Para que o ano novo 2023 possa ser “o ano da vitória”, tal como desejado pelo presidente Zelensky, os ocidentais são agora obrigados a encarar com seriedade os envios crescentes de material bélico. O pedido de Kiev de 300 carros de combate cifra as necessidades atuais ucranianas. As hesitações francesas e alemães contrastam com a prontidão britânica em expedir mais de uma dezena dos seus blindados Challenger 2.

O presidente francês “abriu o caminho”, ao anunciar a entrega de blindados de reconhecimento e apoio, de tipo AMX-10 RC, procurando estimular outros países como a Alemanha e os Estados Unidos da América a fazerem o mesmo.
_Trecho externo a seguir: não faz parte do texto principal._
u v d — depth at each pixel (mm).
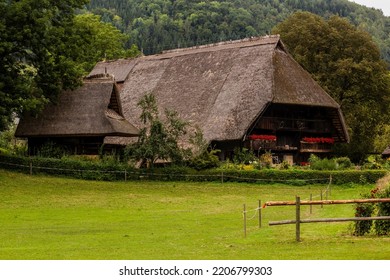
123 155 72375
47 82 71875
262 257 27953
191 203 56688
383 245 29641
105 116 75625
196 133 74625
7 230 39500
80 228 40562
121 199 57844
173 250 31016
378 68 104188
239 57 88562
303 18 110625
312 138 87125
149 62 100250
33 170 66125
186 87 89875
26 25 67000
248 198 60281
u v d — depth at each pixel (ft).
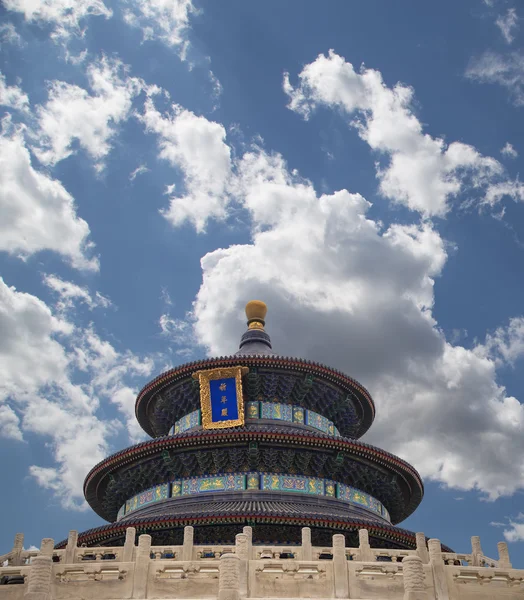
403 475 197.26
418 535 138.72
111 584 105.91
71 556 135.13
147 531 162.91
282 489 179.42
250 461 182.09
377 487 196.44
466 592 109.09
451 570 110.52
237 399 197.36
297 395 210.59
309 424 209.87
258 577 105.70
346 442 180.96
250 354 205.26
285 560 107.34
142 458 187.73
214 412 196.95
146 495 189.98
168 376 210.18
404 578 101.35
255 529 161.07
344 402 219.00
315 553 126.31
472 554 143.84
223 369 200.44
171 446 181.27
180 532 161.89
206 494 178.19
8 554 145.48
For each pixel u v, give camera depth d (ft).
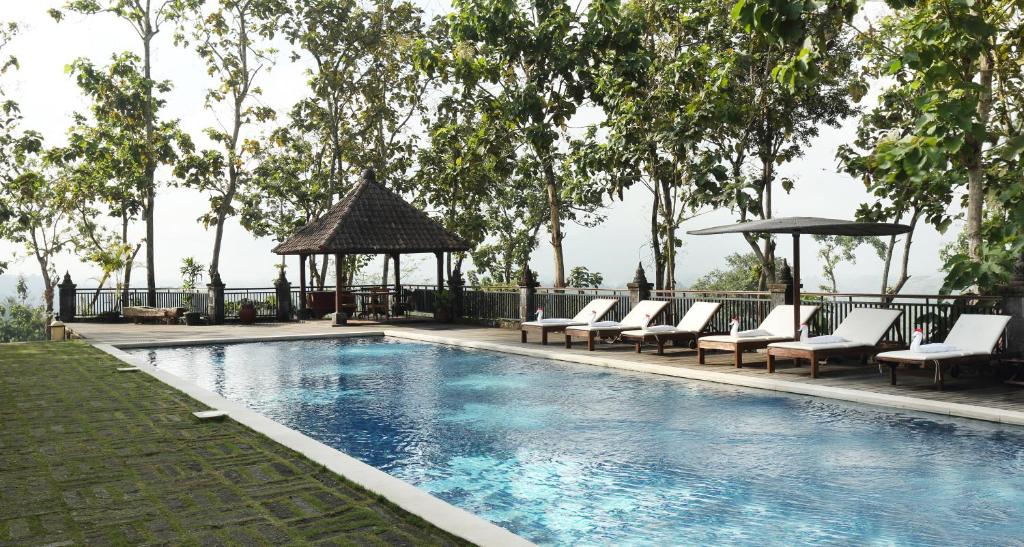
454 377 43.83
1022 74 47.09
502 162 91.76
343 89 127.75
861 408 32.60
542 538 17.51
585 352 51.75
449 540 15.05
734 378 39.37
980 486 21.36
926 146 35.55
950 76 36.94
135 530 15.71
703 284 184.65
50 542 15.03
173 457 22.00
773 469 23.39
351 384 41.52
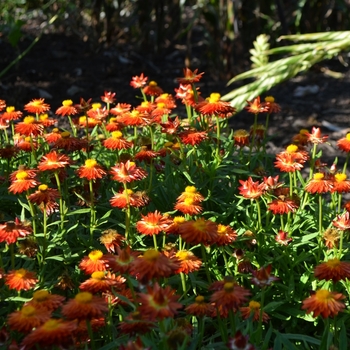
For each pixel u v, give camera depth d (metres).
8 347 1.52
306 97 3.40
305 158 1.89
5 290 1.75
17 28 2.89
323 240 1.86
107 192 1.96
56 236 1.83
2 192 1.98
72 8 3.82
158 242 1.91
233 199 2.04
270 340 1.79
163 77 3.61
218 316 1.63
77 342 1.64
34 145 2.03
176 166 1.96
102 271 1.63
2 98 3.09
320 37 2.73
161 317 1.48
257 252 1.90
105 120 2.18
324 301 1.55
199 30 4.49
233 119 3.12
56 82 3.37
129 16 4.04
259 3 3.72
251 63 3.85
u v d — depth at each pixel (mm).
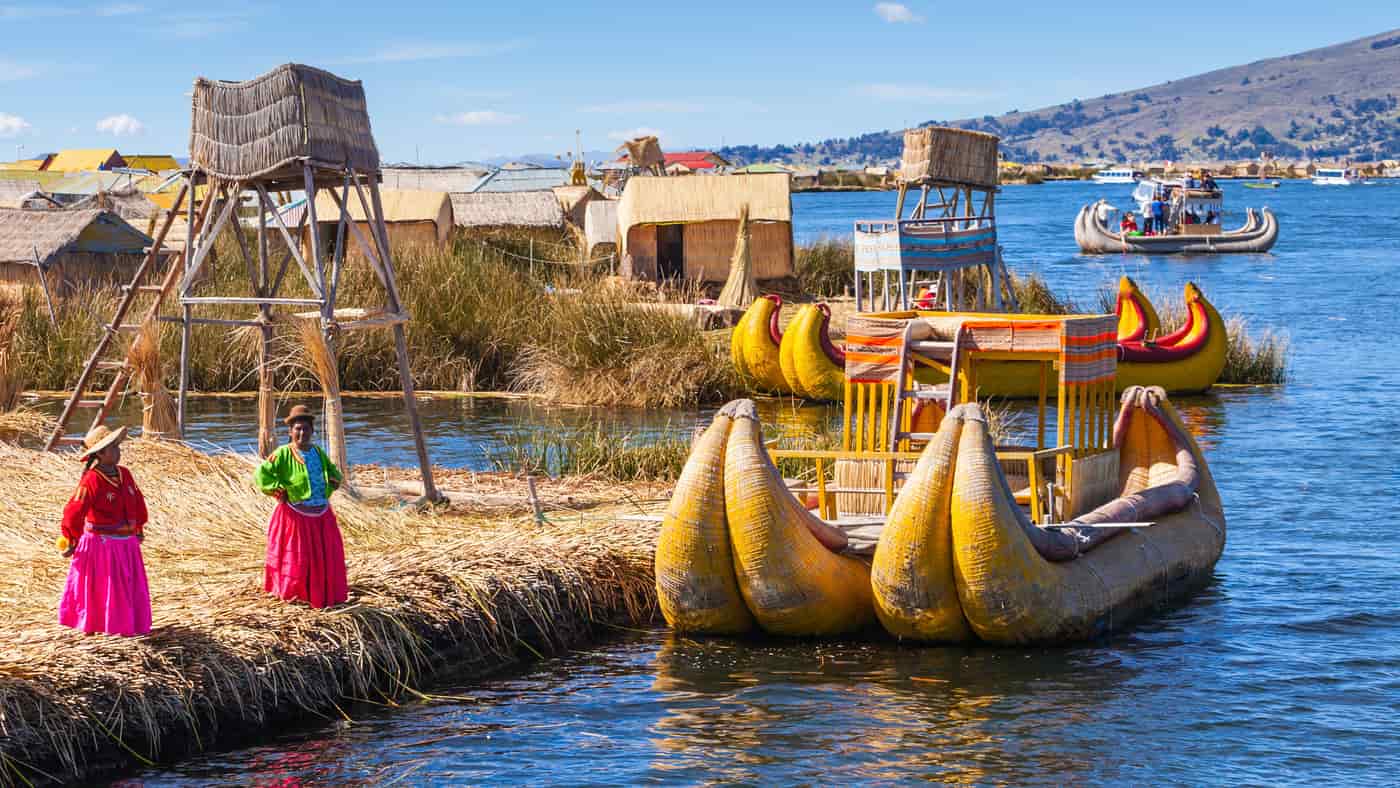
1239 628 11320
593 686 10016
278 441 19312
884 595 10578
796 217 107000
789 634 10945
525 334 25891
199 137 14320
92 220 32500
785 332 24156
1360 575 12922
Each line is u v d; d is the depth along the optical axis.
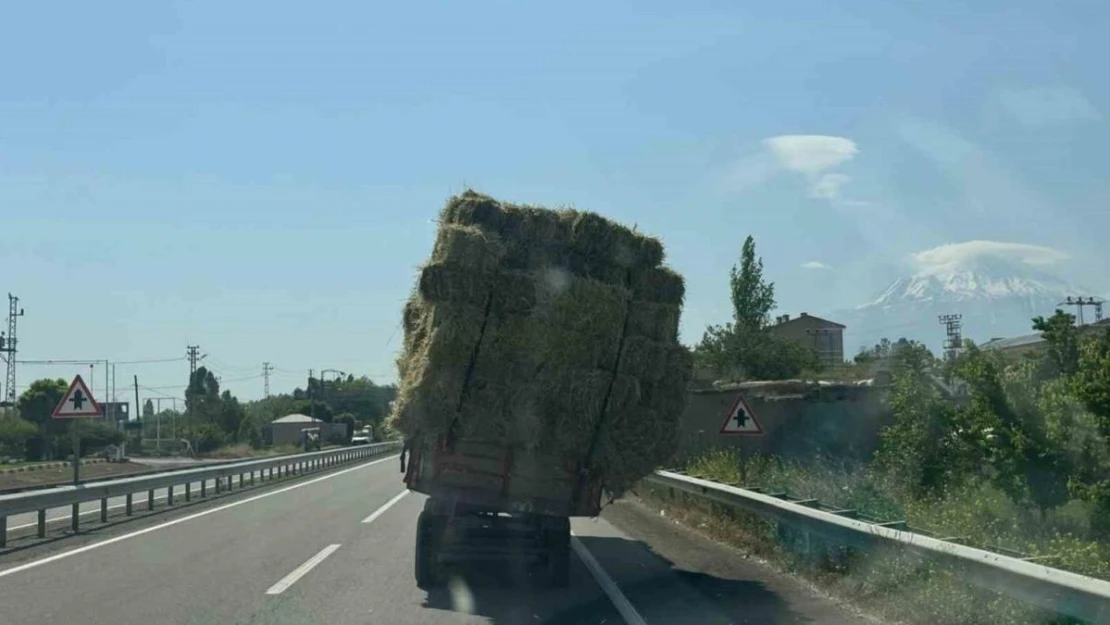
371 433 100.62
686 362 12.34
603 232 12.16
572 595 11.55
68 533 17.31
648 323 12.12
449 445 11.76
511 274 11.56
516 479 11.88
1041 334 15.03
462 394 11.56
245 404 137.25
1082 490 12.66
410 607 10.71
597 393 11.74
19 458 69.62
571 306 11.68
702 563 14.04
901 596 9.91
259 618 9.99
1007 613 8.62
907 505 15.06
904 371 19.66
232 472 29.05
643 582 12.44
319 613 10.29
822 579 11.89
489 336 11.53
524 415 11.62
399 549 15.16
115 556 14.35
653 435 12.10
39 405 83.56
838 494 16.08
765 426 24.19
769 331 43.84
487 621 10.05
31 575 12.58
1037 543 11.52
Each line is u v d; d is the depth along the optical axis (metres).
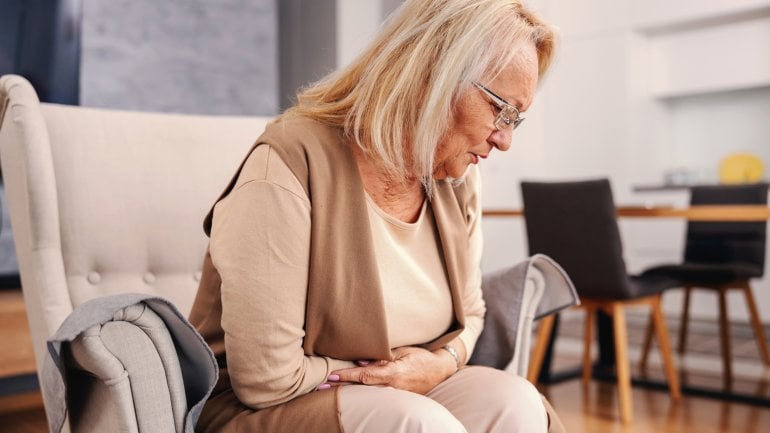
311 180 1.04
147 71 4.41
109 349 0.90
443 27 1.06
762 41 5.60
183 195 1.49
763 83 5.60
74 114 1.44
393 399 1.01
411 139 1.09
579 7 6.16
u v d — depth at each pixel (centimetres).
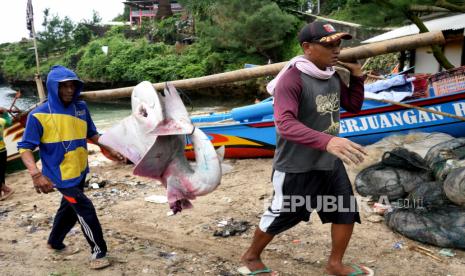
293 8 2644
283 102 290
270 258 396
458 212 413
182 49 3309
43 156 379
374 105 747
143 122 317
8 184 777
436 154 533
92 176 754
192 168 328
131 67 3384
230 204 562
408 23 908
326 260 389
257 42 2528
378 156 641
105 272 382
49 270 390
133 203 591
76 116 385
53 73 370
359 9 864
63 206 417
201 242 444
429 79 737
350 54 321
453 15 1216
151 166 325
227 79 349
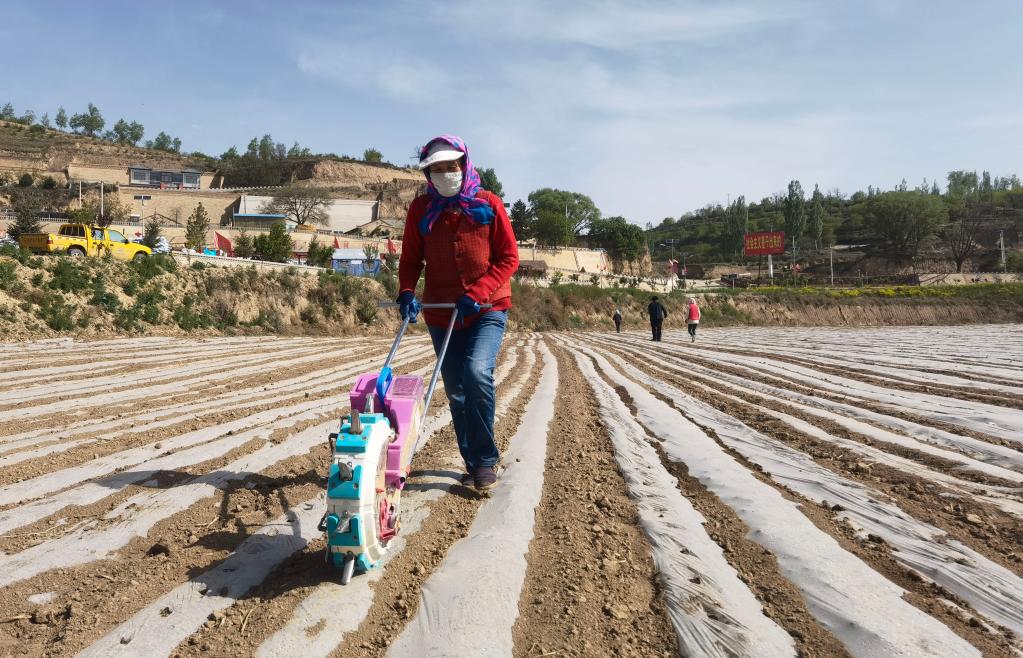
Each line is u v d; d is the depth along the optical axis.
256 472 4.54
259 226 90.75
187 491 4.07
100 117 161.75
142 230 72.62
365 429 2.90
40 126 148.88
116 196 99.25
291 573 2.95
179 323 20.05
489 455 4.11
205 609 2.59
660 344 22.75
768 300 56.50
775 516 3.58
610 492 4.15
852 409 7.14
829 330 37.31
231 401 7.95
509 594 2.71
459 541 3.31
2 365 11.18
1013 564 3.00
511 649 2.32
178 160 141.62
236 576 2.89
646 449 5.33
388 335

É a primeira vez que faculta este tipo de material, que se aproxima das capacidades dos carros de combate, embora mais ligeiro e dotado de rodas e não de lagartas, de que Berlim e Washington não dispõem, tendo apenas carros de combate, pesados, e viaturas de combate de infantaria, mais ligeiros e sem o poder de fogo dos AMX franceses. Em antecipação da próxima reunião dos países da Organização do Tratado do Atlântico Norte (NATO) na base de Ramstein na Alemanha, o secretário-geral da organização confirmou a expectativa do aumento na entrega de armas pesadas.

O simbolismo do emprego de viaturas blindadas de fabrico ocidental na guerra sublinha a direção que o conflito está a tomar. Apoiar a Ucrânia, o leme fundador da posição ocidental desde 24 de fevereiro, é dificilmente alcançável sem o apoio militar. Levados num comboio a grande velocidade que dificilmente se consegue parar, os ocidentais estão hoje numa posição análoga à posição russa. Como parar a violência sem perder? A alternativa à guerra direta ainda não está à vista.